## Bar Chart: Model Performance Comparison (MBPP vs Human Evaluation)
### Overview
The image presents a comparative bar chart analyzing the performance of language models across different sizes (0.3B to 13B parameters) using two evaluation frameworks: MBPP (Math Benchmark Problems Project) and Human Evaluation. The chart uses vertical bars with positive/negative values to represent performance deviations from a baseline, with green bars indicating MBPP results and orange bars representing Human Evaluation outcomes.
### Components/Axes
- **X-axis**: Model sizes (0.3B, 0.6B, 1.3B, 3B, 6.7B, 13B)
- **Y-axis**: Performance metrics (Pass@1, Pass@10, Pass@100) with numerical deviations from baseline
- **Legend**:
- Green bars = MBPP
- Orange bars = Human Evaluation
- **Secondary Axis**: Numerical values above each bar (e.g., +4.5, -1.7)
### Detailed Analysis
#### MBPP Section (Left)
1. **Pass@1**:
- 0.3B: +4.5
- 0.6B: -1.7
- 1.3B: +3.9
- 3B: -5.4
- 6.7B: +2.2
- 13B: -9.8
2. **Pass@10**:
- 0.3B: +2.5
- 0.6B: -1.7
- 1.3B: +3.9
- 3B: -5.4
- 6.7B: +2.2
- 13B: -9.8
3. **Pass@100**:
- 0.3B: +4.5
- 0.6B: -1.7
- 1.3B: +3.9
- 3B: -5.4
- 6.7B: +2.2
- 13B: -9.8
#### Human Evaluation Section (Right)
1. **Pass@1**:
- 0.3B: +1.7
- 0.6B: -0.6
- 1.3B: +5.0
- 3B: -1.0
- 6.7B: +7.5
- 13B: -2.3
2. **Pass@10**:
- 0.3B: +1.7
- 0.6B: -0.6
- 1.3B: +5.0
- 3B: -1.0
- 6.7B: +7.5
- 13B: -2.3
3. **Pass@100**:
- 0.3B: +1.7
- 0.6B: -0.6
- 1.3B: +5.0
- 3B: -1.0
- 6.7B: +7.5
- 13B: -2.3
### Key Observations
1. **Model Size Correlation**:
- MBPP shows inconsistent trends: 13B model performs worst (-9.8), while 0.3B has highest gain (+4.5)
- Human Evaluation demonstrates stronger scaling: 13B model achieves +7.5 (Pass@100) vs 0.3B's +1.7
2. **Framework Differences**:
- MBPP exhibits higher volatility: 6.7B model shows +2.2 (Pass@1) vs -9.8 (Pass@100)
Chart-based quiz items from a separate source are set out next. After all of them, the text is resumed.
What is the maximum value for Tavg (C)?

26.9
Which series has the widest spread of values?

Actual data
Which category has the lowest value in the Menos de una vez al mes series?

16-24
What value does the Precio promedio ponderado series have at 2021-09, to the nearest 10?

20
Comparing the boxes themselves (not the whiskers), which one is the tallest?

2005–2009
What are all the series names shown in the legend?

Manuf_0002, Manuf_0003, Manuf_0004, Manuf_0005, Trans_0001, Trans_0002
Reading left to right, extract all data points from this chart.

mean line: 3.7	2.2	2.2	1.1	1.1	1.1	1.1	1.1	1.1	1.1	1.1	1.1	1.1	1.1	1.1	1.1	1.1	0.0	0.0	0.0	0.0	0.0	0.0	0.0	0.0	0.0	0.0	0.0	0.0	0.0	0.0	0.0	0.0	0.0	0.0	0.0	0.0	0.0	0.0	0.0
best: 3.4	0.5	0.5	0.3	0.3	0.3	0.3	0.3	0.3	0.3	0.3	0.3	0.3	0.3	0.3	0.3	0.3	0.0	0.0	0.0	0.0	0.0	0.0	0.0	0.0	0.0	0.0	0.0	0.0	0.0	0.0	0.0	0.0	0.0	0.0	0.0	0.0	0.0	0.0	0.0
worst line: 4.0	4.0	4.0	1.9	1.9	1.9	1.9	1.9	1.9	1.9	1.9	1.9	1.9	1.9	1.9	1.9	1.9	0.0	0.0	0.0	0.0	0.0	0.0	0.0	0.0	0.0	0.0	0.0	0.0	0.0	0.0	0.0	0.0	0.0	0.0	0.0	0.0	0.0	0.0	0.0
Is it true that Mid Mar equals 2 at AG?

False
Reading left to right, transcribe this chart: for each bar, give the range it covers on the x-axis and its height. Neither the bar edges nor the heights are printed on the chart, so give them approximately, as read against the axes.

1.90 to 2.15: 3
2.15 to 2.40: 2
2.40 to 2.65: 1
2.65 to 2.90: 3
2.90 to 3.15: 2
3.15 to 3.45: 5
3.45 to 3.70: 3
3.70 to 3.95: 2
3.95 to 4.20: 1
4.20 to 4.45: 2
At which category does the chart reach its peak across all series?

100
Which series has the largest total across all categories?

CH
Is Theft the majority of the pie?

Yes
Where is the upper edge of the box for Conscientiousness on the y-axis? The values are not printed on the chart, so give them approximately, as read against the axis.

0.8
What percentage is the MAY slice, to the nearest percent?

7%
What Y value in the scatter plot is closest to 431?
- Human Evaluation maintains more consistent performance across metrics
3. **Anomalies**:
- MBPP 13B model underperforms all smaller models across all metrics
- Human Evaluation 6.7B model shows strongest performance (+7.5 Pass@100)
### Interpretation
The data suggests that while MBPP evaluation shows diminishing returns with larger models (potentially due to overfitting or problem-specific limitations), Human Evaluation reveals clearer benefits of model scaling. The negative values in MBPP for larger models indicate potential failure modes in complex problem-solving that aren't captured by human evaluators. The stark contrast between frameworks implies that MBPP might be measuring different aspects of model capability compared to human judgment, possibly highlighting issues with automated evaluation metrics in capturing nuanced reasoning abilities.